In civil cases, the standard of evidence is a preponderance of said evidence … unless the judge has a reason to think the landlord is a lying bastard, he/she won’t naturally think he/she is. So the judge will believe you sent a termination notice simply because you said the certified letter contained it, just don’t give the judge any ideas you’re lying about anything.
IMEIO, this is a bad idea. If you want to work with the tenants, then work with them. You’ll have to keep the relationship workable, threatening legal action in writing and by certified mail will most likely be seen as a threatening action. If they have the money and are just refusing to give it to you, you want to evict them anyway. If they don’t have the money, no threat will make them have the money.
Seriously, don’t put this in writing unless you intend to follow through promptly, or your creditability with these tenants drops like a duck filled with buckshot.
Oregon Law actually forbids using certified mail, too slow, and requires these notices be sent by first class mail. I use the PS Form 3817 to document the postmark, the extra $1.47 is cheap compared to all the court costs, lost rent and all the work getting the unit ready for the next tenant (and for you the 2,000 mile trip)
The landlord/tenant relationship goes back to the Middle Ages. Back then the landlord served as the judge for the court so “evictions” were quicker, although execution would be be the more proper term. The wife and kids are sold into slavery in time for the landlord to make his payment to his duke, or whatever.
Yeah, and it was landlord blood that flowed in the streets of Paris …
Yep. So a crooked mortgage company would not send a blank piece of paper, they would send one of their junk mail brochures trying to sell you refinancing or something. You would see it as junk mail, throw it away, and probably not even remember it. I get that kind of junk mail often, sometimes in envelopes trying to masquerade as important, certified mail from some vague government department.
I can. Suppose the tenant sends a blank piece of paper by CMRRR and later claims he sent a real check? But now the presumption is the other way. Why would the landlord not deposit the check and collect his rent. The tenant can prove that his check was deposited, assuming it was. So now who will the judge believe?
The first thing the judge would consider is - who benefits by lying? Who has the incentive to send blank paper, vs. who has the incentive to receive a cheque and not cash it, or ignore a “final notice”?
If the landlord benefits from eviction, even without the rent being paid - i.e. flips the house for a tidy fortune, gets out of rent control - they have an incentive. If the tenant simply hasn’t paid the rent, then they are living rent free - their incentive.
But again -totality of evidence. If the tenant shows bank statement indicating balance was always there waiting for cheque to clear, cheque numbers… always paid on time before this… landlord if fighting an uphill battle.
Also remember that the landlord tenant rules usually are covered by a more complex act than simple civil debt laws.

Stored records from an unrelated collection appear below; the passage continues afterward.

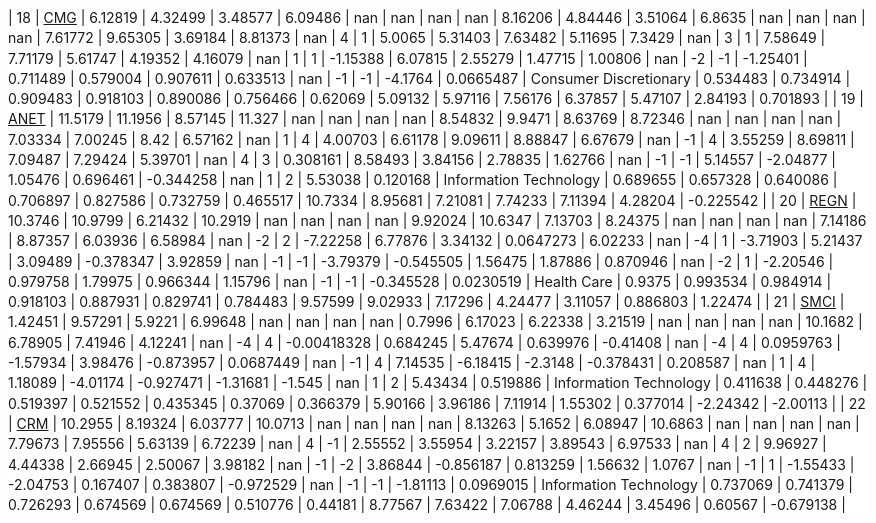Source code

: |  18 | [CMG](https://finance.yahoo.com/quote/CMG/financials)     |   6.12819    |   4.32499   |   3.48577   |   6.09486   |          nan |         nan |         nan |         nan |   8.16206   |   4.84446   |  3.51064    |   6.8635    |          nan |         nan |         nan |         nan |   7.61772   |   9.65305    |  3.69184     |   8.81373   |          nan |           4 |           1 |   5.0065     |   5.31403   |   7.63482   |  5.11695     |  7.3429     |          nan |           3 |           1 |   7.58649   |  7.71179    |  5.61747    |  4.19352    |  4.16079    |          nan |           1 |           1 |  -1.15388   |  6.07815   |  2.55279    |  1.47715    |  1.00806   |         nan |         -2 |         -1 |  -1.25401   |  0.711489  |  0.579004   |  0.907611    |  0.633513   |         nan |         -1 |         -1 |  -4.1764    | 0.0665487 | Consumer Discretionary | 0.534483  | 0.734914  | 0.909483  | 0.918103 | 0.890086  | 0.756466 | 0.62069  |   5.09132   |   5.97116   |  7.56176   |  6.37857   |  5.47107    |  2.84193    |  0.701893   |
|  19 | [ANET](https://finance.yahoo.com/quote/ANET/financials)   |  11.5179     |  11.1956    |   8.57145   |  11.327     |          nan |         nan |         nan |         nan |   8.54832   |   9.9471    |  8.63769    |   8.72346   |          nan |         nan |         nan |         nan |   7.03334   |   7.00245    |  8.42        |   6.57162   |          nan |           1 |           4 |   4.00703    |   6.61178   |   9.09611   |  8.88847     |  6.67679    |          nan |          -1 |           4 |   3.55259   |  8.69811    |  7.09487    |  7.29424    |  5.39701    |          nan |           4 |           3 |   0.308161  |  8.58493   |  3.84156    |  2.78835    |  1.62766   |         nan |         -1 |         -1 |   5.14557   | -2.04877   |  1.05476    |  0.696461    | -0.344258   |         nan |          1 |          2 |   5.53038   | 0.120168  | Information Technology | 0.689655  | 0.657328  | 0.640086  | 0.706897 | 0.827586  | 0.732759 | 0.465517 |  10.7334    |   8.95681   |  7.21081   |  7.74233   |  7.11394    |  4.28204    | -0.225542   |
|  20 | [REGN](https://finance.yahoo.com/quote/REGN/financials)   |  10.3746     |  10.9799    |   6.21432   |  10.2919    |          nan |         nan |         nan |         nan |   9.92024   |  10.6347    |  7.13703    |   8.24375   |          nan |         nan |         nan |         nan |   7.14186   |   8.87357    |  6.03936     |   6.58984   |          nan |          -2 |           2 |  -7.22258    |   6.77876   |   3.34132   |  0.0647273   |  6.02233    |          nan |          -4 |           1 |  -3.71903   |  5.21437    |  3.09489    | -0.378347   |  3.92859    |          nan |          -1 |          -1 |  -3.79379   | -0.545505  |  1.56475    |  1.87886    |  0.870946  |         nan |         -2 |          1 |  -2.20546   |  0.979758  |  1.79975    |  0.966344    |  1.15796    |         nan |         -1 |         -1 |  -0.345528  | 0.0230519 | Health Care            | 0.9375    | 0.993534  | 0.984914  | 0.918103 | 0.887931  | 0.829741 | 0.784483 |   9.57599   |   9.02933   |  7.17296   |  4.24477   |  3.11057    |  0.886803   |  1.22474    |
|  21 | [SMCI](https://finance.yahoo.com/quote/SMCI/financials)   |   1.42451    |   9.57291   |   5.9221    |   6.99648   |          nan |         nan |         nan |         nan |   0.7996    |   6.17023   |  6.22338    |   3.21519   |          nan |         nan |         nan |         nan |  10.1682    |   6.78905    |  7.41946     |   4.12241   |          nan |          -4 |           4 |  -0.00418328 |   0.684245  |   5.47674   |  0.639976    | -0.41408    |          nan |          -4 |           4 |   0.0959763 | -1.57934    |  3.98476    | -0.873957   |  0.0687449  |          nan |          -1 |           4 |   7.14535   | -6.18415   | -2.3148     | -0.378431   |  0.208587  |         nan |          1 |          4 |   1.18089   | -4.01174   | -0.927471   | -1.31681     | -1.545      |         nan |          1 |          2 |   5.43434   | 0.519886  | Information Technology | 0.411638  | 0.448276  | 0.519397  | 0.521552 | 0.435345  | 0.37069  | 0.366379 |   5.90166   |   3.96186   |  7.11914   |  1.55302   |  0.377014   | -2.24342    | -2.00113    |
|  22 | [CRM](https://finance.yahoo.com/quote/CRM/financials)     |  10.2955     |   8.19324   |   6.03777   |  10.0713    |          nan |         nan |         nan |         nan |   8.13263   |   5.1652    |  6.08947    |  10.6863    |          nan |         nan |         nan |         nan |   7.79673   |   7.95556    |  5.63139     |   6.72239   |          nan |           4 |          -1 |   2.55552    |   3.55954   |   3.22157   |  3.89543     |  6.97533    |          nan |           4 |           2 |   9.96927   |  4.44338    |  2.66945    |  2.50067    |  3.98182    |          nan |          -1 |          -2 |   3.86844   | -0.856187  |  0.813259   |  1.56632    |  1.0767    |         nan |         -1 |          1 |  -1.55433   | -2.04753   |  0.167407   |  0.383807    | -0.972529   |         nan |         -1 |         -1 |  -1.81113   | 0.0969015 | Information Technology | 0.737069  | 0.741379  | 0.726293  | 0.674569 | 0.674569  | 0.510776 | 0.44181  |   8.77567   |   7.63422   |  7.06788   |  4.46244   |  3.45496    |  0.60567    | -0.679138   |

But basically, to get back to the late lamented and resurrected original post - all a certified letter does is prove something was sent. It does not prove contents, but each side will have to swear to contents in court. Of all the things that happen in court, perjury - trying to game the system - is not one judges tolerate. It’s one thing to misinterpret or misremember, but when faced with a direct contradiction, the judge has to decide who’s the liar.
My advice to the tenant in the above situation is to go to the bank, withdraw the cash for rent, and have it sitting on the table in front of them while the judge walks in. I’ve lost count how many of my tenants have told the judge they didn’t have the money … I imagine the judge hears it all the time … this act sets the tenant apart in an important way.